(Passage)
/---
Things That Bother Me

The truth is, I'm a pretty laid-back guy and really don't get too worked up over much. But there are a few things recently that have bothered me a little bit. For instance:

SHAVING: the whole process is such a bother which is why I choose to only shave once a week or for an important meeting. Electric razors don't work well and traditional blades are a hassle.

MY COMPUTER SCREEN: I have a brand new lap-top that seems to be pretty nice (I know nothing about computers so maybe it's really a turd), but whenever I am in battery mode, the screen flickers ever so slightly....not enough to be a major problem, just enough to bother me a bit.

850 BILLION DOLLARS: I'm no economist, and I really don't understand how we got into this mess or what the best way to get out of it is, but 850 BILLION Bucks maybe fix it? That bothers me.

FEET: Mine are gross, and I imagine most people feel the same way about theirs. The fact that I have to try to "un-gross" my feet bothers me.

MEETINGS: They usually don't accomplish much but everybody seems to think we need them which is why I have to stop this post short....I'm late for one. Meetings bother me and me being late for meetings bothers other people.


Simply Junior High Podcast

About once a month or so (and by "or so" I mean once a month...once every-other month...once a quarter....whenever I get around to it!) I shoot a short, 10-15 minute, video podcast dealing with various topics related to junior high ministry. If you've never seen one, you can find the archive here. The goal for each podcast is to give a quick little bit of insight and share some of my learnings on any given topic.
\---
(Dataset)
/---
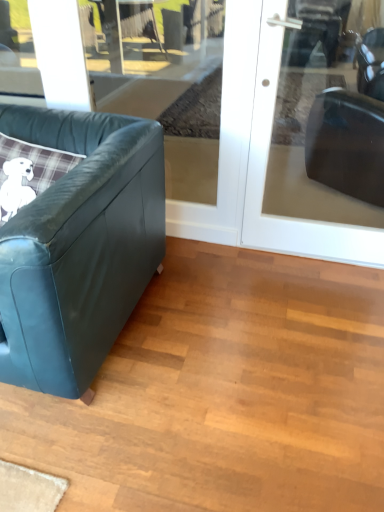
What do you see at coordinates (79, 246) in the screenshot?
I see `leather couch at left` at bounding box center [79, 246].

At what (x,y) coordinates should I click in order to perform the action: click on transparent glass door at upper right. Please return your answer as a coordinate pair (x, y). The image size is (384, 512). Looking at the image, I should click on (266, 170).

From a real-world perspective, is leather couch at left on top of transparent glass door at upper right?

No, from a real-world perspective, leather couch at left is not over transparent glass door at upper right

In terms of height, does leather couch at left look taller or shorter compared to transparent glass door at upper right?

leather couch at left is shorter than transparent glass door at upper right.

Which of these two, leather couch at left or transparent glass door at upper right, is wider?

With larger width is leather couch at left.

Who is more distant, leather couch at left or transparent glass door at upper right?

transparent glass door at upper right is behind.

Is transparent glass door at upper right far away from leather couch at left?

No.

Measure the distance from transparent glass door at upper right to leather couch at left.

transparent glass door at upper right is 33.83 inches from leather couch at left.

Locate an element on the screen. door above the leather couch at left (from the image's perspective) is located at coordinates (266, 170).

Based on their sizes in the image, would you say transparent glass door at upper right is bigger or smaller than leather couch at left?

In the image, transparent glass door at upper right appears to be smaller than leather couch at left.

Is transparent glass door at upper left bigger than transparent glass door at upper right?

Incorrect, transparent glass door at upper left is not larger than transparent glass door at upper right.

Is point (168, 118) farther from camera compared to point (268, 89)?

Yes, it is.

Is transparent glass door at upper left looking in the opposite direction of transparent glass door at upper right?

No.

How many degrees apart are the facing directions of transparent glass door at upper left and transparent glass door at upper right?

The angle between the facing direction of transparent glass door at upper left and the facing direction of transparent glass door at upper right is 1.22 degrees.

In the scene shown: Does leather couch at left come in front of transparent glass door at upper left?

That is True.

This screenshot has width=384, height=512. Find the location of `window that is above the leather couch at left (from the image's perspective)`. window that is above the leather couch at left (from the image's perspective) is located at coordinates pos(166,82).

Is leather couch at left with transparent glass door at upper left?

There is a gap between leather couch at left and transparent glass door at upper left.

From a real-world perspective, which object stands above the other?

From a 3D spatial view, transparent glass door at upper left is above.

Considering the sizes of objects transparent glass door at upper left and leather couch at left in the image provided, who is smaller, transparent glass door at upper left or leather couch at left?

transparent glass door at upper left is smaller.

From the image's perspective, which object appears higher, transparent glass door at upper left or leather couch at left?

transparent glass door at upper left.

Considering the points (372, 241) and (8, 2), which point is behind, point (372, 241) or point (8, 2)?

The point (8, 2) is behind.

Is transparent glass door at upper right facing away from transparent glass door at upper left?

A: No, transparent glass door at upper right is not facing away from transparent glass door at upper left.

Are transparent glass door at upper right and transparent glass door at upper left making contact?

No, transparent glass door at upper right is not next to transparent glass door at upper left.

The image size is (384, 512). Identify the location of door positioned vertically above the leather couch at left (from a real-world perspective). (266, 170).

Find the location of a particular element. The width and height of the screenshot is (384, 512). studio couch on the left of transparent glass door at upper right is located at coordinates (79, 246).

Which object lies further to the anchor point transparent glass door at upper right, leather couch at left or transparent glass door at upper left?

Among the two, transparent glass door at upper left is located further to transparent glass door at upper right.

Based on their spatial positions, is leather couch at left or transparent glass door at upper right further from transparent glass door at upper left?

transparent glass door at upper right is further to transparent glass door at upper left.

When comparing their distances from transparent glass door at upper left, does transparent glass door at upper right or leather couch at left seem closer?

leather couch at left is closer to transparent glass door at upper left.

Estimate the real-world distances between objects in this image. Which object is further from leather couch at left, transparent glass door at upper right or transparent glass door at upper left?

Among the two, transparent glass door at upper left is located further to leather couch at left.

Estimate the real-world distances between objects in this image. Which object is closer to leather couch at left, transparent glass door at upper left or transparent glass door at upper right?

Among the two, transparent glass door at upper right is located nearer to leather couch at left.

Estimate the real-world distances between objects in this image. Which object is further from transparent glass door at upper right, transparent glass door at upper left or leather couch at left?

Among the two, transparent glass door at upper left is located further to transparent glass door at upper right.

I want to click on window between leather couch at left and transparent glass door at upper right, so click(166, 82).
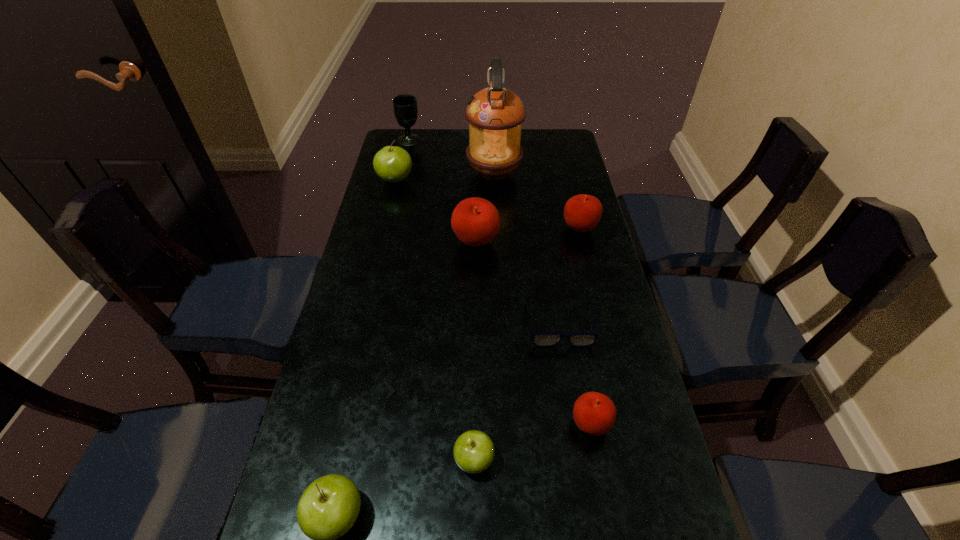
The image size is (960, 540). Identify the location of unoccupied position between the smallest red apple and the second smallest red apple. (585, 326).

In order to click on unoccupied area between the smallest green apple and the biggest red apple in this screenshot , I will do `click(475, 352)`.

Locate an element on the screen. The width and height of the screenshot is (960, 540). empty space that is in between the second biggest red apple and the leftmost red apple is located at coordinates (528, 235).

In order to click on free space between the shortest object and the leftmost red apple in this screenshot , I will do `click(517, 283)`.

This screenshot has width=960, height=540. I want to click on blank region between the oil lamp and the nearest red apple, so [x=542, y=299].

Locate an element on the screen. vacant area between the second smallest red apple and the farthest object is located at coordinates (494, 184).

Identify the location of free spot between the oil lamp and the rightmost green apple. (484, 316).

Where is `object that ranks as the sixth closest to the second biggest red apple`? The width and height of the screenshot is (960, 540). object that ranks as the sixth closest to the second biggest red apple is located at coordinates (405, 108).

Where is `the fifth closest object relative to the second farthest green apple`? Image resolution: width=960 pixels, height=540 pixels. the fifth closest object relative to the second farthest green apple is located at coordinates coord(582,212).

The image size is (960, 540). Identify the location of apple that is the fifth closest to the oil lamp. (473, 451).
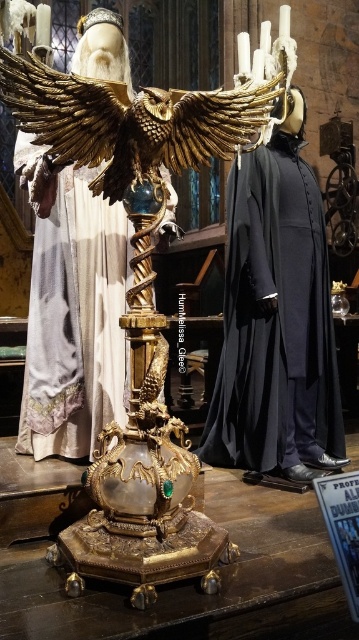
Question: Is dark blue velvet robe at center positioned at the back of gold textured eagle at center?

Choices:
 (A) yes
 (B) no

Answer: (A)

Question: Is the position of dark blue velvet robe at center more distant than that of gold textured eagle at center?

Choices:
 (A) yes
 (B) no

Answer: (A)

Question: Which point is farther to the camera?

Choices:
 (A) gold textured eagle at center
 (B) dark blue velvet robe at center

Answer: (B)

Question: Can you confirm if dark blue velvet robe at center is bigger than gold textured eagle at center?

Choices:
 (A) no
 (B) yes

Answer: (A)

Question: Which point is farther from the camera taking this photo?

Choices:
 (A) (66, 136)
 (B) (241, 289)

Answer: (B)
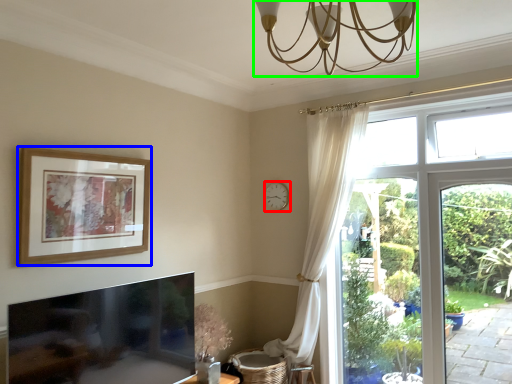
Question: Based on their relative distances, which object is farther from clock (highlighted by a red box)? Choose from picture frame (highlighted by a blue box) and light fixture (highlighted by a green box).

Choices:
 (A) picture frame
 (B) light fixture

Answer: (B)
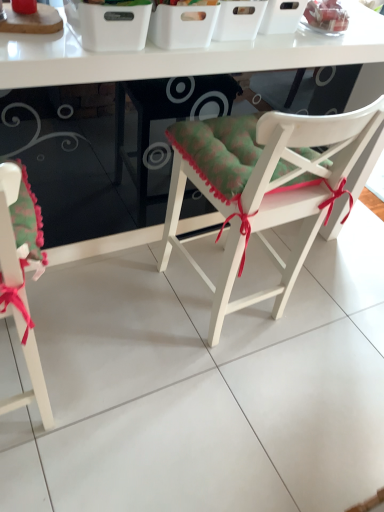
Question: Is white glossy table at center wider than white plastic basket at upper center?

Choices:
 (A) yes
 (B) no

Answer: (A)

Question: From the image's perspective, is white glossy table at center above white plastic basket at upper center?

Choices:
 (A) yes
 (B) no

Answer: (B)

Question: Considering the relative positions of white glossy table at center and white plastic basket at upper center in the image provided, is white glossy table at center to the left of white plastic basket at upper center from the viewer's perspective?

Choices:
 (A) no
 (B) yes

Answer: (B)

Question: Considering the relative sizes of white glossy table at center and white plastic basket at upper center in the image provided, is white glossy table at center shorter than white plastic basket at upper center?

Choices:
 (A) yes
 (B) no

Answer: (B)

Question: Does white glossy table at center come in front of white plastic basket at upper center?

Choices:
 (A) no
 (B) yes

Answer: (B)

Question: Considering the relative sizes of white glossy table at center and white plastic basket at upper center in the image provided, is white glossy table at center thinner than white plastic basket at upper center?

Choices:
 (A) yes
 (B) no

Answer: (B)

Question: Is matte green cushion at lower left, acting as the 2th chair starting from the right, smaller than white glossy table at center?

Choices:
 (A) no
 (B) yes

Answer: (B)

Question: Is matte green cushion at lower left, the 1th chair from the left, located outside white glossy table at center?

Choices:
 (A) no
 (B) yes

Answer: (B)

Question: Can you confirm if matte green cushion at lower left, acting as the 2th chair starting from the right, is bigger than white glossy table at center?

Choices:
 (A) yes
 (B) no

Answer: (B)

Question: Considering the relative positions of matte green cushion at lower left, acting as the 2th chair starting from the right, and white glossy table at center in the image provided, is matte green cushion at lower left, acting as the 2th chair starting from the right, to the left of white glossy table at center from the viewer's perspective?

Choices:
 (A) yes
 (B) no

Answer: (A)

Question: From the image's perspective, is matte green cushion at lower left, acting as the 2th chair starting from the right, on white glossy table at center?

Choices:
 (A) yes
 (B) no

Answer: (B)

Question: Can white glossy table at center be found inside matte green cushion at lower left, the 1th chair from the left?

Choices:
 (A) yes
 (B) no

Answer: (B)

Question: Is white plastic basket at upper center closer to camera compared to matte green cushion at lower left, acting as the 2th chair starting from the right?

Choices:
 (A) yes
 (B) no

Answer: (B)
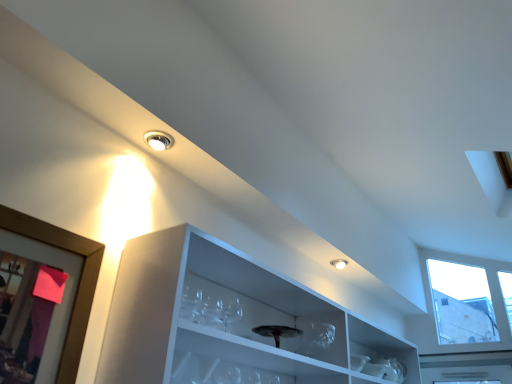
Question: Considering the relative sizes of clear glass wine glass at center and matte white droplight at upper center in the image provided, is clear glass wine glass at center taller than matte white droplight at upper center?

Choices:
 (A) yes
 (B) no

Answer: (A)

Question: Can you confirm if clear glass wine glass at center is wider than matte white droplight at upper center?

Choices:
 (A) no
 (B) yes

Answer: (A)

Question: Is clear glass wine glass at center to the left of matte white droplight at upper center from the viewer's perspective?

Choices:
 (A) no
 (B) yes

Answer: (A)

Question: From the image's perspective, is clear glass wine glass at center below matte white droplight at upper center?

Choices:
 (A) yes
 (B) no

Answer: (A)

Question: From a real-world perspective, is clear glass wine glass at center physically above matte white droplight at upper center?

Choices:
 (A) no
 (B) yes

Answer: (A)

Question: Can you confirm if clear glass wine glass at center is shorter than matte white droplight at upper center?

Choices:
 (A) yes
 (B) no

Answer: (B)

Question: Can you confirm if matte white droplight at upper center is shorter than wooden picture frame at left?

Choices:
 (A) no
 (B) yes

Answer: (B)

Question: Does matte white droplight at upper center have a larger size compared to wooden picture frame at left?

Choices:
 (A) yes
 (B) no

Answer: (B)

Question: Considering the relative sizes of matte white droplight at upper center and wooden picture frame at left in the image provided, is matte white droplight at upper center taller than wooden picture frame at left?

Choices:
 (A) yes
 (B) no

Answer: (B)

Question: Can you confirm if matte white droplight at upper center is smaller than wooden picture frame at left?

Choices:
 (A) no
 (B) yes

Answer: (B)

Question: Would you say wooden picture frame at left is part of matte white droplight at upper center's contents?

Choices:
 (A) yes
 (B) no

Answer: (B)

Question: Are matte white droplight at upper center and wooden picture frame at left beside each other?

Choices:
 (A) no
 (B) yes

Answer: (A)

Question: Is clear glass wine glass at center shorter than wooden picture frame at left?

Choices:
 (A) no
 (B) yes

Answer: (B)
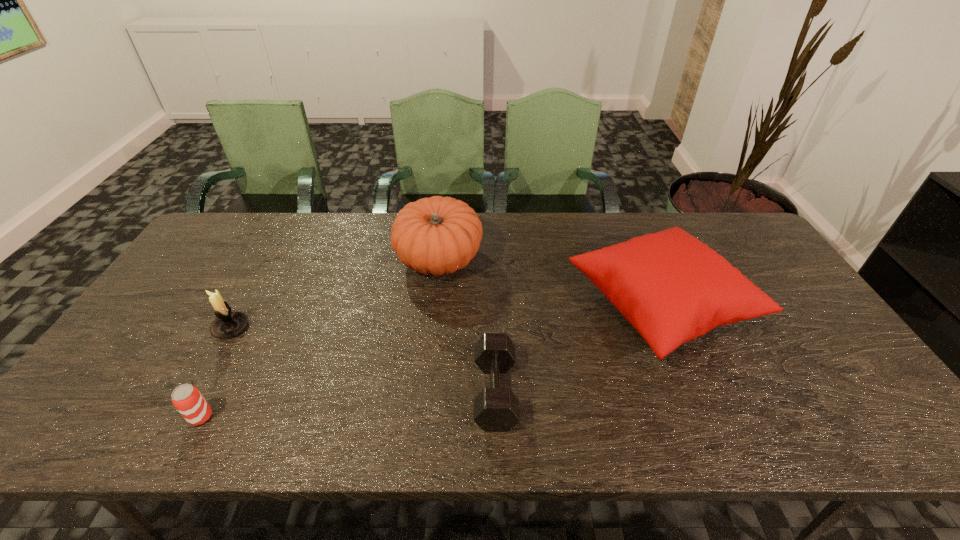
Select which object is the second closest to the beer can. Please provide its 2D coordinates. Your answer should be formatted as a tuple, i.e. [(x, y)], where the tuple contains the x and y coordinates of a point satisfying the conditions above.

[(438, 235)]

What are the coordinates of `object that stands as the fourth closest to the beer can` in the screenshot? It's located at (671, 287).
\---
(Actions to take)
**1)** Please transcribe the post word for word, starting with "The truth is, I'm" and going on through "bother me a bit.".
**2)** Answer these questions from the post:
(a) How often does the writer choose to shave?
(b) In what mode does the writer's laptop screen flicker?
(c) How long is each video podcast?
The rows come from a separate source and are unrelated to the post.

(Solution set)
**1)**
The truth is, I'm a pretty laid-back guy and really don't get too worked up over much. But there are a few things recently that have bothered me a little bit. For instance:

SHAVING: the whole process is such a bother which is why I choose to only shave once a week or for an important meeting. Electric razors don't work well and traditional blades are a hassle.

MY COMPUTER SCREEN: I have a brand new lap-top that seems to be pretty nice (I know nothing about computers so maybe it's really a turd), but whenever I am in battery mode, the screen flickers ever so slightly....not enough to be a major problem, just enough to bother me a bit.

**2)**
(a) Once a week, or for an important meeting.
(b) Battery mode.
(c) 10 to 15 minutes.